Quiz: What do you call that 7 of 10 who are uninsured or underinsured, or have medical bills, medical debts, or problems accessing medical care? (a) Americans, (b) Women, (c) American women, or (d) Democratic voters.

Drip, Drip, Drip... More torture memos, pictures, announcements, and waffling are on the way; but it must be okay, Obama's folks are doing it too.

Fertilizer: Wall Street applauds companies for their aggressive cost-cutting, layoffs and deferring capital expenditures in the name of this quarter's profits. But these are not 'green shoots' - they are dry rot, the basis for a prolonged and deeper recession. They are the start of a self-fullfilling plan. Acts that increase unemployment and decrease the wages of the employed are harmful in the long run. Ah, but Wall Street never cared for the long run, as long as they could run away with the cash.

Another Chapter: Ethanol maker White Energy has filed for bankruptcy, citing the high cost of raw materials and the low price for the product in an oversupplied market.

Right's Rights: When those on the right start berating the government for limiting their legal right to be sociopathically greedy, they lose sight of the underlying premise - at least in the US - behind the formation of a government. It is 'of the people, by the people and for the people' and any rights that a firm or class of investor has flows from and can be limited by the government. The government, at the moment, permits capitalism. Permits.

Porn O'Graph: 25 years of instant gratification.

2 comments:

Unknown said...

"Right's Rights: The government, at the moment, permits capitalism. Permits."

De facto perhaps, but not de jure, or at least it shouldn't be.

The only thing the GOP is good for is reminding the country of the importance of the mindset that 'government only exists at the margins, to the smallest extent possible given the situation'

(The rest is admittedly naively theoretical, even assuming an effective democracy: the real world does not operate like this - which you note every day.)

To say that the Government 'permits' capitalism is to say that government 'permits' human and political rights.

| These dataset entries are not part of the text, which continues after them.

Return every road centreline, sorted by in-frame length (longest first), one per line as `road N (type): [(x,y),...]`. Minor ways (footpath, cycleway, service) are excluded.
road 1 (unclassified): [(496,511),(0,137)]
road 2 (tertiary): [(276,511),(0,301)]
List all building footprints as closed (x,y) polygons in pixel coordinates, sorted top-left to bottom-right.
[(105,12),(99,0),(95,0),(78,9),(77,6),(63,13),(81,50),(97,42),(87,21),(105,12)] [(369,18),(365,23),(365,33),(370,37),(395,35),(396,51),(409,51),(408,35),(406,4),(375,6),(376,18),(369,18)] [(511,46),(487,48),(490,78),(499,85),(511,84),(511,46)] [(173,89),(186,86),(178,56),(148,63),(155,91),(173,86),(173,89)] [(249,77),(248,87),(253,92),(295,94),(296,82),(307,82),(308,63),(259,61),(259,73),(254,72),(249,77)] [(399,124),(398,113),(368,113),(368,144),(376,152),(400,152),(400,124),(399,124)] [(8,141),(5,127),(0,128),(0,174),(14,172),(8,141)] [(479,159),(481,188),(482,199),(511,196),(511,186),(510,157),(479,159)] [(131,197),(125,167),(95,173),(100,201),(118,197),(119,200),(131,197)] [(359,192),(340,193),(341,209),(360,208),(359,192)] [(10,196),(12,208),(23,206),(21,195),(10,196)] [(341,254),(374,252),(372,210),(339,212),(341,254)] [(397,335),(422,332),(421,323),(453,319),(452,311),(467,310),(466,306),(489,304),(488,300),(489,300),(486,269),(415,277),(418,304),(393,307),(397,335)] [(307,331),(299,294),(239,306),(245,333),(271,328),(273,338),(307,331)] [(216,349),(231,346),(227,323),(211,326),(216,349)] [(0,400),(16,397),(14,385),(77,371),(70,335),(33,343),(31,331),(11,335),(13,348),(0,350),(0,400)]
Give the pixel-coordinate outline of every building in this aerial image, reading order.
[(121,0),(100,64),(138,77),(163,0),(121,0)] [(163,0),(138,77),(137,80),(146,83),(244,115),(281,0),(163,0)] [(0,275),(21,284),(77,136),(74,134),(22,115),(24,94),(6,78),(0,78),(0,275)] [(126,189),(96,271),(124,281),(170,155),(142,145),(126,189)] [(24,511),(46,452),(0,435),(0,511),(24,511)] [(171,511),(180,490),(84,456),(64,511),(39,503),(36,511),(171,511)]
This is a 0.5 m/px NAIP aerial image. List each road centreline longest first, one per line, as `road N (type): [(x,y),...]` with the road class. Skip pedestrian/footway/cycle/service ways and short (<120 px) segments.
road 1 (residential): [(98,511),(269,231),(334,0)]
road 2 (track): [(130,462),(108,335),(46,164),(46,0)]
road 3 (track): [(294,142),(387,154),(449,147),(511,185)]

I don't agree with either.

A basic difference among various political philosophies is whether you think that rights (political, human, property) flow top down or bottom up.

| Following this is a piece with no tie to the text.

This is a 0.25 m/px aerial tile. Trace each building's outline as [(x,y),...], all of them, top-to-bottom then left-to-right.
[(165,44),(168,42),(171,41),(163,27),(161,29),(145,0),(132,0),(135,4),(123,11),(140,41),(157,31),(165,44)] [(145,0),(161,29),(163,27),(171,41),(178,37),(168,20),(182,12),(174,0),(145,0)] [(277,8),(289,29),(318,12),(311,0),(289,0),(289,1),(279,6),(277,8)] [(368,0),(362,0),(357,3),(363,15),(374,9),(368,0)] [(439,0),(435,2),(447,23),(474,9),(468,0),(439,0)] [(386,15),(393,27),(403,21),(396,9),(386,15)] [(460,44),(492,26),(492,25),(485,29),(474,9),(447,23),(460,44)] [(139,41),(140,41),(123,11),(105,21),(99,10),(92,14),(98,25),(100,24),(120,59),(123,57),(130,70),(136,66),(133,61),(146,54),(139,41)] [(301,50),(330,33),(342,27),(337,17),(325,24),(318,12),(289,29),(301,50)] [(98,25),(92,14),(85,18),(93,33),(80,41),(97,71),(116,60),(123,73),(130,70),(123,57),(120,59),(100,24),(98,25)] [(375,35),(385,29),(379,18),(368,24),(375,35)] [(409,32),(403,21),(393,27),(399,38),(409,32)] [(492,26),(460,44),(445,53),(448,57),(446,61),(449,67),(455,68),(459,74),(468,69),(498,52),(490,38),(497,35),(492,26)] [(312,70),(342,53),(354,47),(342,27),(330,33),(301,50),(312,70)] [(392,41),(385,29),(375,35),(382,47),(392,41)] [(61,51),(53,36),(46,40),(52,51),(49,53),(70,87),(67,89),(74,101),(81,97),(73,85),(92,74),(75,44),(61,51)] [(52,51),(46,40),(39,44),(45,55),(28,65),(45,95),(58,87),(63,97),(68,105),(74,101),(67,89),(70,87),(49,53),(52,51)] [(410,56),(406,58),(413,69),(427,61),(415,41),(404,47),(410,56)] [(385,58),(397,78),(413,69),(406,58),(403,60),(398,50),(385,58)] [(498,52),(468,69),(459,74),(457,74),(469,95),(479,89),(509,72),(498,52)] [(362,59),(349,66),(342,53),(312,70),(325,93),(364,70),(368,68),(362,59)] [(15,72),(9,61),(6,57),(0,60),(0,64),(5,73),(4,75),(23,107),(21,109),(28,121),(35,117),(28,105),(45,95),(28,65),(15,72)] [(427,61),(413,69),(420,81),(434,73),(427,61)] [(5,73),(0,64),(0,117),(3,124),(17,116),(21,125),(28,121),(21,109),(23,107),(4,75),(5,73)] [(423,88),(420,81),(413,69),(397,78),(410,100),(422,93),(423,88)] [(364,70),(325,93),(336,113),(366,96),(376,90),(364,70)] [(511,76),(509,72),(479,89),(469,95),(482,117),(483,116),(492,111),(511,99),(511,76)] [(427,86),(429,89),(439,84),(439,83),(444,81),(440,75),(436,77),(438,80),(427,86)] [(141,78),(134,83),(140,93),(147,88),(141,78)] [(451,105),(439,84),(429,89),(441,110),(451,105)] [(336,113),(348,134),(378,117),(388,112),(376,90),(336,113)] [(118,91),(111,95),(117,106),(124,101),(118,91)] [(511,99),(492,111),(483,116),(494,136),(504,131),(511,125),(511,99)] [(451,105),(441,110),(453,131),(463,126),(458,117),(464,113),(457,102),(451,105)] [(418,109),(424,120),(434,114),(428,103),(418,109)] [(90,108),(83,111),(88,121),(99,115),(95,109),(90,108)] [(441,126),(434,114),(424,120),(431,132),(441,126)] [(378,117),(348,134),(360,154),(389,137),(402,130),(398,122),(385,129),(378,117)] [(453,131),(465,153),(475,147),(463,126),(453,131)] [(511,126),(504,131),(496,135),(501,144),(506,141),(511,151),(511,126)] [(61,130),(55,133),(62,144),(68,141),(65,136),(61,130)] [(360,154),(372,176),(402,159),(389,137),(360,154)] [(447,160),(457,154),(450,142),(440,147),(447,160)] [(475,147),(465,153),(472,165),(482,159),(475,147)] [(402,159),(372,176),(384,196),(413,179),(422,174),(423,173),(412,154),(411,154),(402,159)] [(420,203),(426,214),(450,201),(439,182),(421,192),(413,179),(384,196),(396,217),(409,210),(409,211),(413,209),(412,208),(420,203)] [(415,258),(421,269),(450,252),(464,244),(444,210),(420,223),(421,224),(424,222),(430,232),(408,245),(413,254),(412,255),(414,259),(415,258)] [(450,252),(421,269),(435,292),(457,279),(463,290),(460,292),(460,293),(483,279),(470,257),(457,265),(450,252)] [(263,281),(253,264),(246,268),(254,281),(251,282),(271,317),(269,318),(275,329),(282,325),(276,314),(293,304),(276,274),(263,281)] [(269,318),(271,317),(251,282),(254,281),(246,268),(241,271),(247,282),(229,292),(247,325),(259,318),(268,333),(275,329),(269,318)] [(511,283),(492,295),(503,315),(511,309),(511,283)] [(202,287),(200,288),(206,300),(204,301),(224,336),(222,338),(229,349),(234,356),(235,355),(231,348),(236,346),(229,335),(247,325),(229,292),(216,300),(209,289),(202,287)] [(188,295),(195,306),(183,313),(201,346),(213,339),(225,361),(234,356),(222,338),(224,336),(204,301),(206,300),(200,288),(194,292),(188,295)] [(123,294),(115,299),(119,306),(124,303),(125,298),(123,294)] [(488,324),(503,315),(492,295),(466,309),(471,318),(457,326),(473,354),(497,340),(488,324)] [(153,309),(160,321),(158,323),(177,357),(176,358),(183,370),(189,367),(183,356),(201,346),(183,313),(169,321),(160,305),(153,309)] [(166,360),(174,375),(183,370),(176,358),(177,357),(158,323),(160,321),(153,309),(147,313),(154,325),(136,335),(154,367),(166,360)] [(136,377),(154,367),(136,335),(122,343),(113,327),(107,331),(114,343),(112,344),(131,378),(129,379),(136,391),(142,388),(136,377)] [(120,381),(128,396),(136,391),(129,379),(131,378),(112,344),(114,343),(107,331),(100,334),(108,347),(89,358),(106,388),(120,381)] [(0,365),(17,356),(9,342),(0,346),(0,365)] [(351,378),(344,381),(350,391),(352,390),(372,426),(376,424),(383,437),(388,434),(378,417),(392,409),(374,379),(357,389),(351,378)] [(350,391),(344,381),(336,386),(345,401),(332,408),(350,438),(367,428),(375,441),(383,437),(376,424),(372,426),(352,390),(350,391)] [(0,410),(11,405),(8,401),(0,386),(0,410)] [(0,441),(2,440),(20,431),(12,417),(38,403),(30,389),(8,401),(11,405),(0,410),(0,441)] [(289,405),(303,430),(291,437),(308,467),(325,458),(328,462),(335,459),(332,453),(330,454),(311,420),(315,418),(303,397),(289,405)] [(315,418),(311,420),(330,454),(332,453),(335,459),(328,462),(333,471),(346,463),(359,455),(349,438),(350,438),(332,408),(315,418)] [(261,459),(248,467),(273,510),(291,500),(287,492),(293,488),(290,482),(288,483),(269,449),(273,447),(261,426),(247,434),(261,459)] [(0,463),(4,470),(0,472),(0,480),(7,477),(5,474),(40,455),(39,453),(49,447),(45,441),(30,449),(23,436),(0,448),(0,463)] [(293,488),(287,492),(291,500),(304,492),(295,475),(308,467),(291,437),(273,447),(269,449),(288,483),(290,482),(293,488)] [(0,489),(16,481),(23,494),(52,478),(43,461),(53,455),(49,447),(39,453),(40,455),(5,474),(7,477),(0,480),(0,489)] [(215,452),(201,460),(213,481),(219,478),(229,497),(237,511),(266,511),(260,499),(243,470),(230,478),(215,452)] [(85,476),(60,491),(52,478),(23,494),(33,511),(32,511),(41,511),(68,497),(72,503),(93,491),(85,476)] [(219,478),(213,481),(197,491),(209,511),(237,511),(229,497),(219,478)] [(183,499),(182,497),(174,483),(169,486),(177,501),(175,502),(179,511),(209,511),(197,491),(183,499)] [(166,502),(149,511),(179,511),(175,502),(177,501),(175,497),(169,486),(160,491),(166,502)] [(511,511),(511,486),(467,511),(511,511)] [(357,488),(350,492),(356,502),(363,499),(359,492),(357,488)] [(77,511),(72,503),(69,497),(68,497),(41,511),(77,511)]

That is: (a) do rights exist because the government grants them (carving out frameworks within its omnipresence), or (b) do rights exist in the absence of any government, and the government is tasked only with enforcing those frameworks?

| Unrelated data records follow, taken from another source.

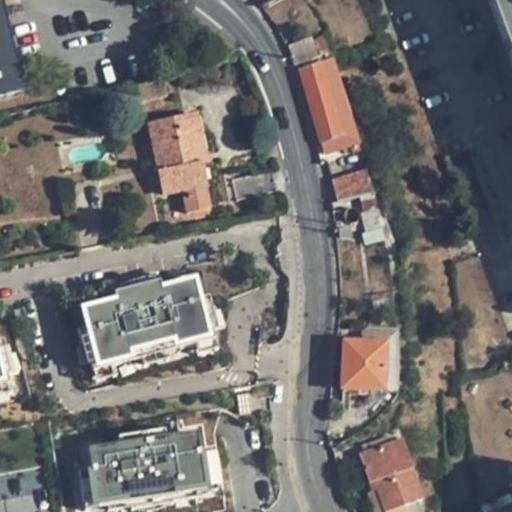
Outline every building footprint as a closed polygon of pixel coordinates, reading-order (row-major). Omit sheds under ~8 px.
[(0,0),(0,94),(28,88),(8,0),(0,0)] [(511,0),(487,0),(511,67),(511,0)] [(325,38),(314,43),(319,56),(330,51),(325,38)] [(299,70),(319,144),(356,134),(340,87),(333,61),(299,70)] [(166,79),(137,86),(141,103),(170,96),(166,79)] [(198,116),(192,117),(201,165),(202,167),(209,164),(198,116)] [(210,209),(202,167),(201,165),(192,117),(164,122),(150,125),(164,195),(183,192),(187,213),(210,209)] [(323,158),(360,148),(356,134),(319,144),(323,158)] [(329,184),(326,185),(331,205),(361,198),(374,195),(363,161),(326,170),(329,184)] [(238,201),(270,194),(278,192),(274,172),(234,181),(238,201)] [(370,242),(384,240),(374,195),(361,198),(370,242)] [(119,294),(84,304),(99,360),(134,352),(134,345),(178,334),(180,341),(212,332),(197,274),(165,282),(162,275),(117,289),(119,294)] [(343,391),(385,393),(388,337),(367,336),(344,338),(343,391)] [(77,511),(98,511),(214,490),(202,427),(67,447),(73,484),(77,511)] [(402,442),(359,456),(370,488),(374,487),(383,511),(388,511),(422,500),(402,442)]
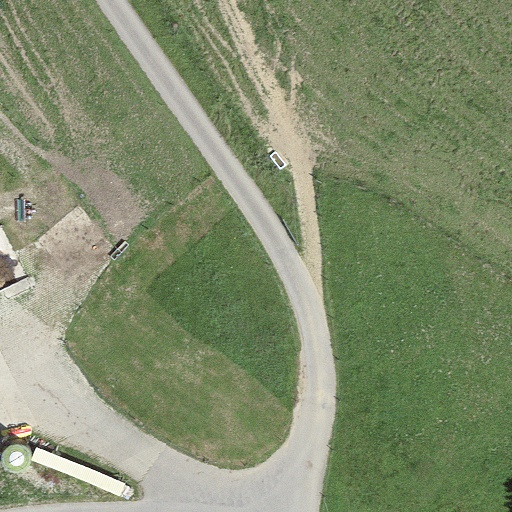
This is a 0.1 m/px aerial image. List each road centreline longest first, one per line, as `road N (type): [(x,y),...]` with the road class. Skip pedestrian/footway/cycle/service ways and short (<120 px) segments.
road 1 (unclassified): [(110,0),(241,187),(310,310),(320,361),(316,417),(281,511)]
road 2 (track): [(310,310),(313,262),(297,147),(239,0)]
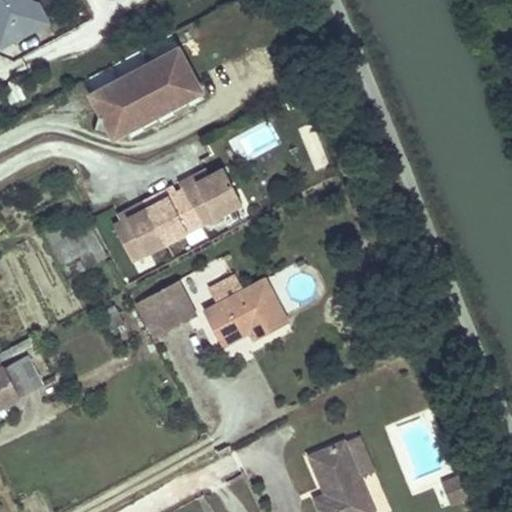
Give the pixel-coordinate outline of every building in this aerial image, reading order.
[(38,0),(0,0),(0,46),(49,20),(38,0)] [(179,46),(92,93),(100,109),(94,128),(114,135),(141,121),(145,128),(160,120),(156,113),(171,105),(175,113),(190,104),(186,97),(201,88),(179,46)] [(17,79),(1,87),(8,101),(24,92),(17,79)] [(198,182),(194,176),(179,183),(183,190),(201,225),(243,203),(224,168),(209,176),(198,182)] [(194,176),(198,182),(209,176),(206,170),(194,176)] [(176,193),(172,187),(162,193),(165,199),(176,193)] [(201,225),(183,190),(176,193),(165,199),(162,193),(146,201),(167,243),(201,225)] [(167,243),(146,201),(130,210),(133,216),(122,222),(114,226),(133,261),(167,243)] [(37,223),(61,269),(100,249),(77,203),(37,223)] [(122,222),(133,216),(130,210),(119,215),(122,222)] [(221,346),(251,330),(256,327),(261,335),(288,321),(266,278),(203,311),(221,346)] [(195,315),(176,279),(150,293),(169,329),(195,315)] [(150,293),(135,302),(154,337),(169,329),(150,293)] [(251,330),(255,338),(261,335),(256,327),(251,330)] [(25,356),(3,367),(19,397),(41,386),(25,356)] [(0,407),(19,397),(3,367),(0,368),(0,407)] [(372,511),(342,441),(309,455),(321,484),(325,482),(329,491),(325,493),(314,498),(319,511),(372,511)] [(452,481),(459,500),(472,494),(465,476),(452,481)] [(325,482),(321,484),(325,493),(329,491),(325,482)]
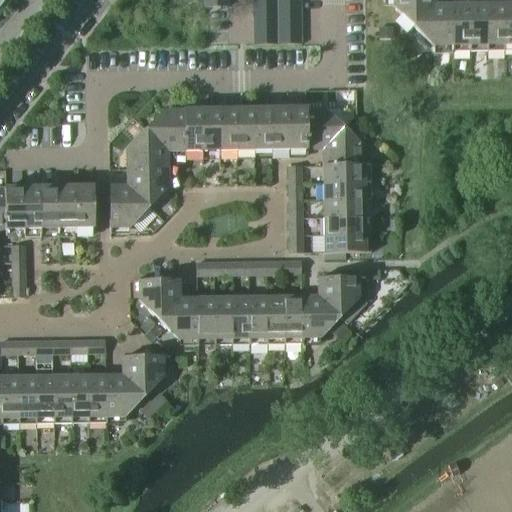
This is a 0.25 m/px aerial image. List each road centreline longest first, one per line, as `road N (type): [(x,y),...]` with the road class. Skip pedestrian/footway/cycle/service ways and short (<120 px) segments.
road 1 (residential): [(97,159),(95,102),(109,83),(313,79),(334,53),(332,0)]
road 2 (unclassified): [(242,511),(511,309)]
road 3 (residential): [(148,252),(262,251),(274,238),(273,204),(238,196),(187,207)]
road 4 (residential): [(0,322),(110,322),(113,271)]
road 5 (unclassified): [(0,117),(93,0)]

Mere semantics, and chicken-egg problems. But it helps me rebut your point: I believe that because capitalism is 'less' than socialism which is 'less' than pure communism, that capitalism is a more default state of affairs among naked apes - laissez-faire and all. Thus government doesn't 'allow' capitalism per se, but rather that capitalism IS, and government only has been given the power (so far) to regulate that pre-existing social/economic framework.

Sure, you need government to grant basic property rights to ensure anything more than anarchy, but it just goes to show that from a natural state of anarchy and maximum entropy, government only exists to the level required to enforce the economic system that people have agreed on, and no more. The government has no power to decide; it is itself a product of the decision. If government's role increases and regulates to point that the U.S. turns into a pure socialist economy, then it's because the PEOPLE have decided to become socialist, and asked that the government enforce that new structure. Not that GOVERNMENT turned the economy socialist against the will of the people.

Well, someone's always going to feel aggrieved, I guess.

Charles Kingsley Michaelson, III said...

Steve - I mostly agree with you, but the source of rights is far too long a debate to have in blog comments. The most important thing to keep in mind is that the People generally get the government they deserve (and even sometimes think they want).

Besides, sometimes you just have to poke at the balloon.